• **Activity**:
Please retype the text lines of the records below exactly, leaving out the pictures.

• **Information provided**:
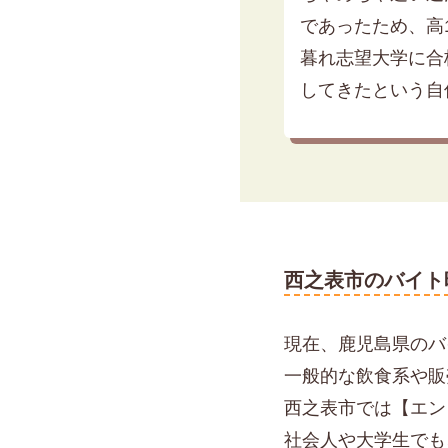
であったため、高
暮れ志望大学に合
してきたという自
西之表市のバイト
現在、鹿児島県のバイ
一般的な飲食系や販
西之表市では【エン
社会人や大学生でも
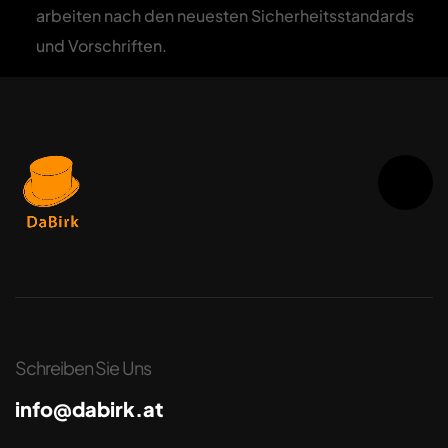
arbeiten nach den neuesten Sicherheitsstandards
und Vorschriften.
Schreiben Sie Uns
info@dabirk.at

• **Your solution**:
であったため、高
暮れ志望大学に合
してきたという自
西之表市のバイト
現在、鹿児島県のバイ
一般的な飲食系や販
西之表市では【エン
社会人や大学生でも
arbeiten nach den neuesten Sicherheitsstandards
und Vorschriften.
Schreiben Sie Uns
info@dabirk.at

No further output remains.